EnrichGT use AnnotationDbi for fetching most of databases and gene annotations. you can use org.Hs.eg.db for human and org.Mm.eg.db for mouse. For others, please search in Google or refer to BioConductor.
But for non-AnnotationDbi source database, you do not need to provide this, like database_CollecTRI_human() return database about human only.
Built in database or AnnotationDbi database
You should add argument OrgDB for fetching them.
Example:
database_GO_BP(OrgDB = org.Hs.eg.db)
GO Database
BP stands for biological process, CC stands for cellular component and MF stands for molecular functions. The ALL will combined the above three sub-databases.
KEGG is a commercialized database. So EnrichGT can’t pre-cache them locally. You can use database_kegg to fetch KEGG database pathways and modules.
This function requires two species-related argument. You may familiar to the OrgDB argument as they will be used to convert ENTREZ IDs to symbols like before. Another argument is the kegg_organism. It determines which species data from KEGG will be fetch. For human, it would be hsa(in default); For mouse, it would be mmu. If you wants other species, execute database_kegg_show_organism() for details.
You can switch fetching KEGG pathways or modules by argument kegg_modules. If TRUE, returns KEGG module; If FALSE returns KEGG pathways. In default, this is setted to FALSE to get mouse commonly used KEGG pathways.

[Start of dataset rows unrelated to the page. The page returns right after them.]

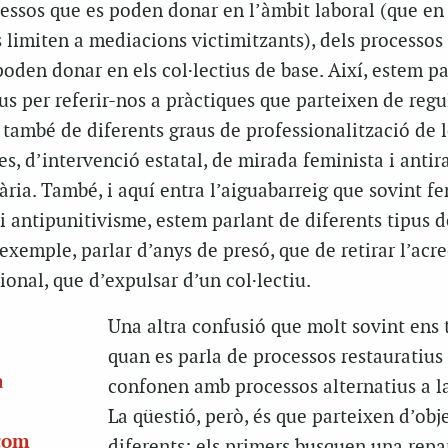
ocessos que es poden donar en l’àmbit laboral (que en
es limiten a mediacions victimitzants), dels processos
oden donar en els col·lectius de base. Així, estem pa
us per referir-nos a pràctiques que parteixen de regu
 també de diferents graus de professionalització de l
es, d’intervenció estatal, de mirada feminista i antir
ria. També, i aquí entra l’aiguabarreig que sovint f
i antipunitivisme, estem parlant de diferents tipus d
 exemple, parlar d’anys de presó, que de retirar l’acr
ional, que d’expulsar d’un col·lectiu.
Una altra confusió que molt sovint ens
quan es parla de processos restauratius
a
confonen amb processos alternatius a la
La qüestió, però, és que parteixen d’obj
 com
diferents: els primers busquen una repa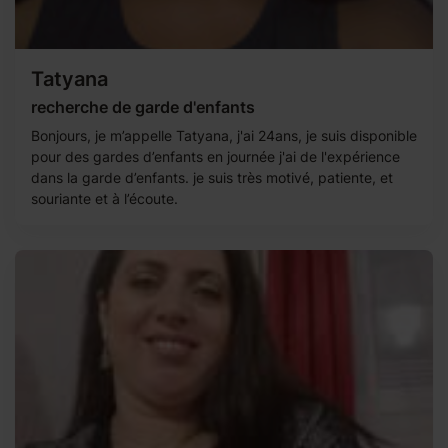
Tatyana
recherche de garde d'enfants
Bonjours, je m’appelle Tatyana, j'ai 24ans, je suis disponible
pour des gardes d’enfants en journée j'ai de l'expérience
dans la garde d’enfants. je suis très motivé, patiente, et
souriante et à l’écoute.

If you set local_cache = T, EnrichGT will cache a copy in local working folder. It will be saved as a .enrichgt_cache file in working dictionary. The .enrichgt_cache is just a .rds file, feel free to read it using readRDS().
WikiPathway database provides pre-built GMT files (https://data.wikipathways.org/current/gmt/). In default they are recorded as ENTREZ IDs, so you need to provide proper species database (e.g. org.Hs.eg.db for human), to database_from_gmt function and EnrichGT will automatically convert ENTREZ IDs to gene symbols for enrichment analysis.
For pathway activity infer, database_progeny_human() and database_progeny_mouse()
CollecTRI Database
For Transcript Factors infer, database_CollecTRI_human() and database_CollecTRI_mouse()
Read Addition Gene Sets from local GMT files
EnrichGT supports reading GMT files, You can obtain GMT files from MsigDB.
database_from_gmt("Path_to_your_Gmt_file.gmt")
In default, database_from_gmt will try to convert the numeric ids to gene symbols (as they are usually the ENTREZ IDs, you can disable this by passing convert_2_symbols = F ).
Read Addition Gene Sets from local data tables
The result of any database_*** functions are data.frames. So you can simple read any data tables and use them for any enrichment function.